La BCE et les taux d’intérêt : un outil parmi d’autres
Pour la cinquième fois en moins d’un an, la Banque centrale européenne (BCE) a remonté en février ses taux d’intérêt. Une décision de politique monétaire visant à maîtriser l’inflation qui sévit en Europe depuis plus d’un an : la BCE relève les taux lorsque l’inflation devient trop importante, afin d’augmenter le « loyer » de l’argent. De cette manière, elle cherche à décourager les emprunts, réduire la circulation d’argent, la consommation et, à terme, à enrayer la spirale inflationniste.

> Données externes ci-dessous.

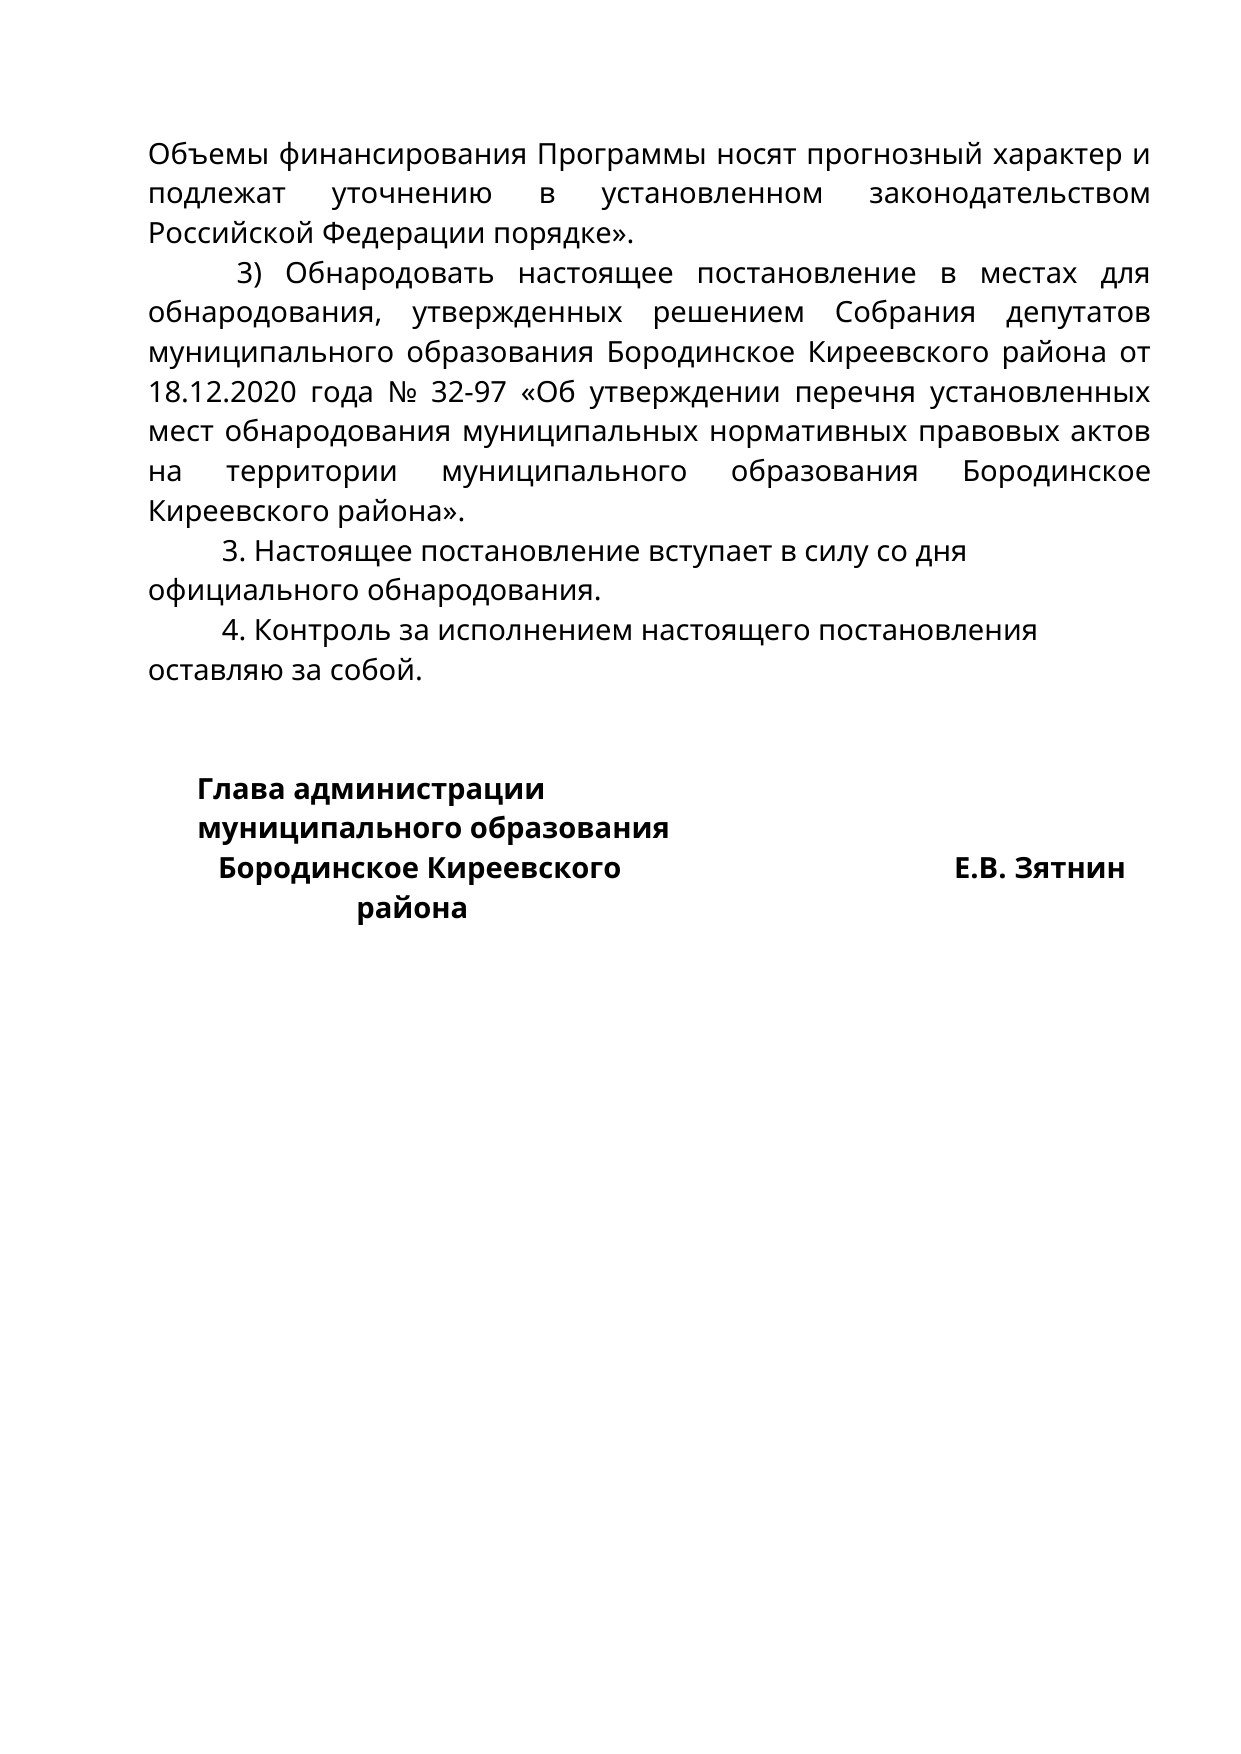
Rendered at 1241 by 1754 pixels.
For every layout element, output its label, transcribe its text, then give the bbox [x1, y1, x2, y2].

text 4. Контроль за исполнением настоящего постановления оставляю за собой. [148, 609, 1152, 688]
text Объемы финансирования Программы носят прогнозный характер и подлежат уточнению в установленном законодательством Российской Федерации порядке». [148, 133, 1152, 252]
table_header Глава администрации муниципального образования Бородинское Киреевского района [137, 768, 688, 927]
table_header Е.В. Зятнин [688, 768, 1137, 927]
list 3) Обнародовать настоящее постановление в местах для обнародования, утвержденных решением Собрания депутатов муниципального образования Бородинское Киреевского района от 18.12.2020 года № 32-97 «Об утверждении перечня установленных мест обнародования муниципальных нормативных правовых актов на территории муниципального образования Бородинское Киреевского района». [148, 252, 1152, 530]
text 3. Настоящее постановление вступает в силу со дня официального обнародования. [148, 530, 1152, 609]
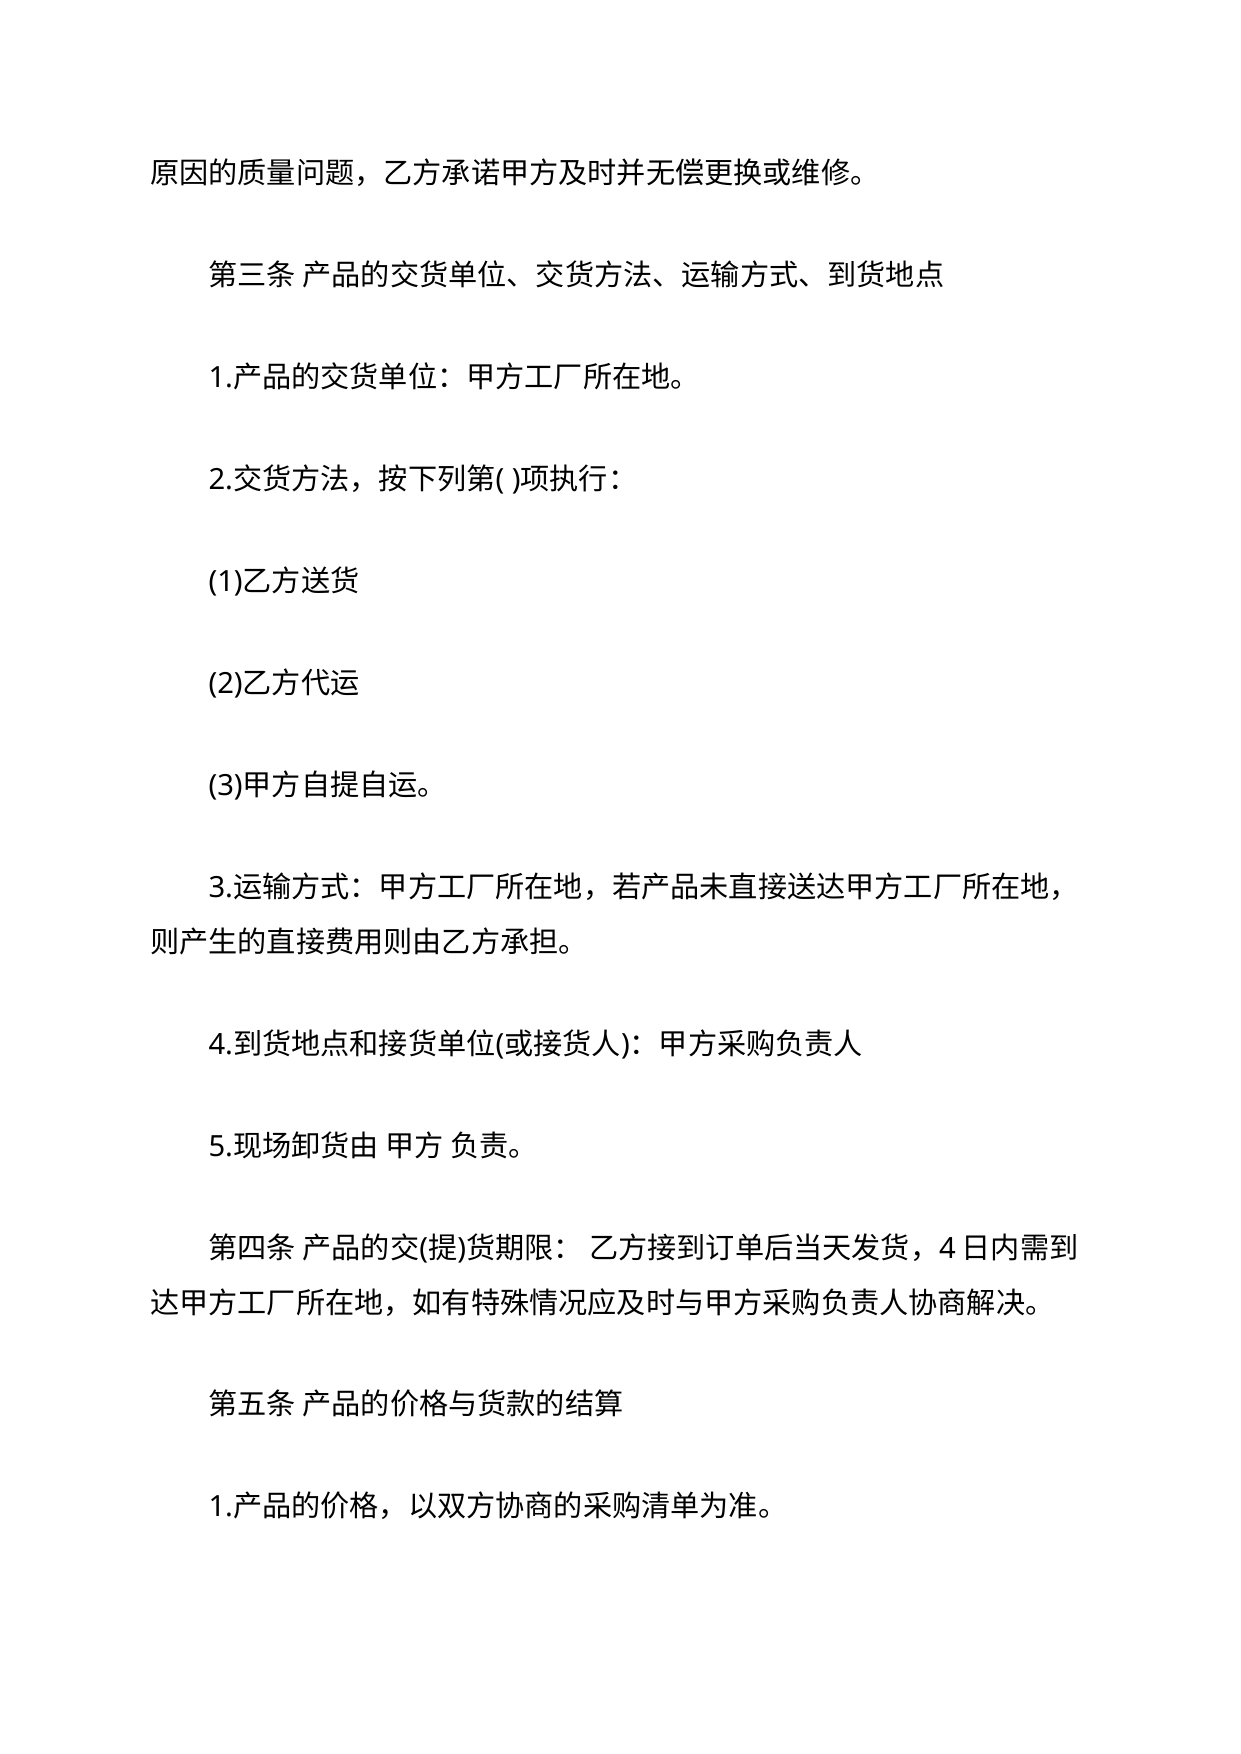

Analyser l’inflation : un sujet de controverse
Que ce soit pour analyser les causes de l’inflation ou prédire les crises financières, le travail de l’économiste ne se limite pas à l’addition de chiffres.
La science économique est en effet au carrefour de plusieurs disciplines telles que les mathématiques, la sociologie, la psychologie, l’histoire et les sciences politiques. Elle élabore des modèles théoriques qu’elle teste avec rigueur – mais empirisme – pour expliquer les phénomènes économiques et sociaux. Les économistes peuvent donc nourrir des visions divergentes du fonctionnement de l’économie et du rôle des autorités publiques. Pour les économistes keynésiens, par exemple, le marché seul n’est pas capable de s’autoréguler afin d’éliminer les déséquilibres économiques, ce qui peut entraîner chômage et faible croissance. Ils prônent donc une intervention gouvernementale pour soutenir l’activité en augmentant les dépenses publiques ou en réduisant les impôts, quitte à entraîner un déficit budgétaire au moins provisoire. En revanche, les économistes monétaristes soutiennent, dans le sillage de Milton Friedman, que la quantité de monnaie en circulation est la principale cause des fluctuations économiques, notamment de l’inflation. Le marché étant capable, selon eux, de s’autoréguler, ils défendent une politique monétaire prévisible, voire restrictive, visant à maintenir une croissance stable et modérée de la masse monétaire, et des interventions gouvernementales limitées.